(Pictures with lens parameters)

⁂

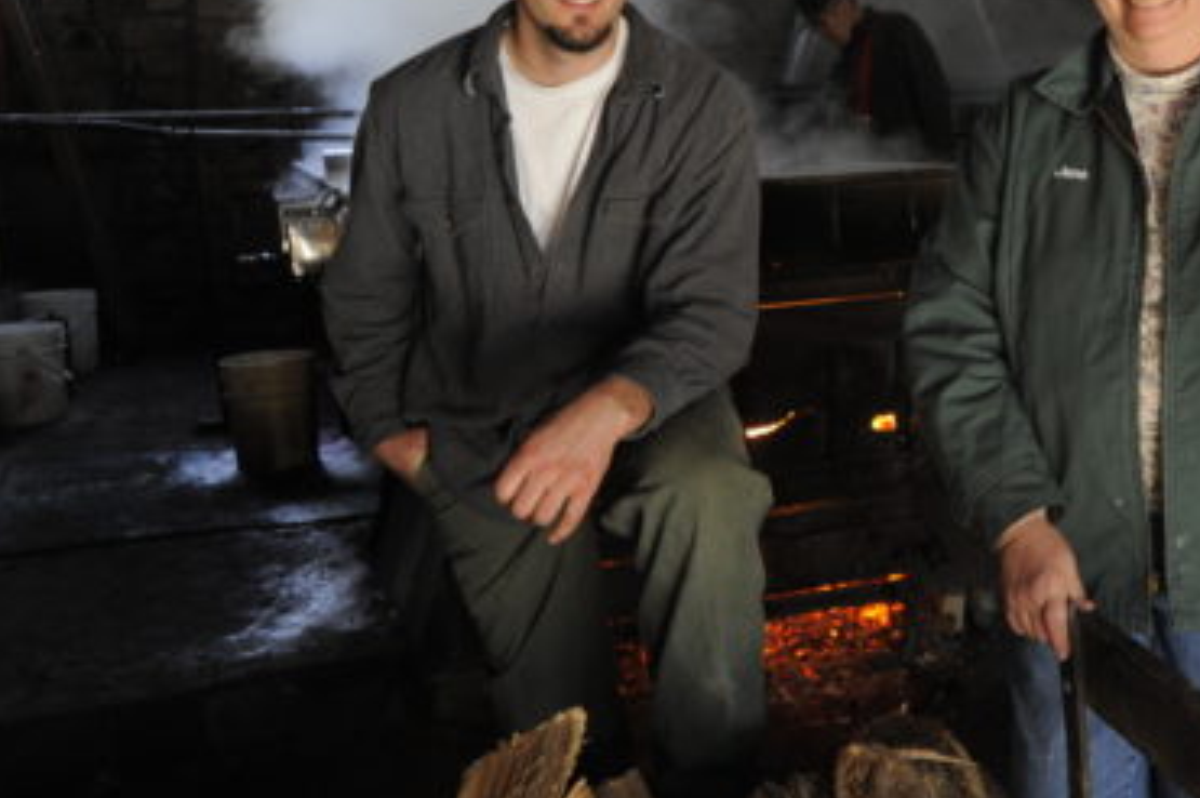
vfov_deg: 25.4
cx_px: 1049
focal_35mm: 53
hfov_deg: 35.6
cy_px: 294
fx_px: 1765
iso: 1600
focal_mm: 30
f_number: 5.6
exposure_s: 1/60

⁂

**Instruction:**
Would you copy each line above exactly as given, dropping any images?

**Answer section:**
vfov_deg: 25.4
cx_px: 1049
focal_35mm: 53
hfov_deg: 35.6
cy_px: 294
fx_px: 1765
iso: 1600
focal_mm: 30
f_number: 5.6
exposure_s: 1/60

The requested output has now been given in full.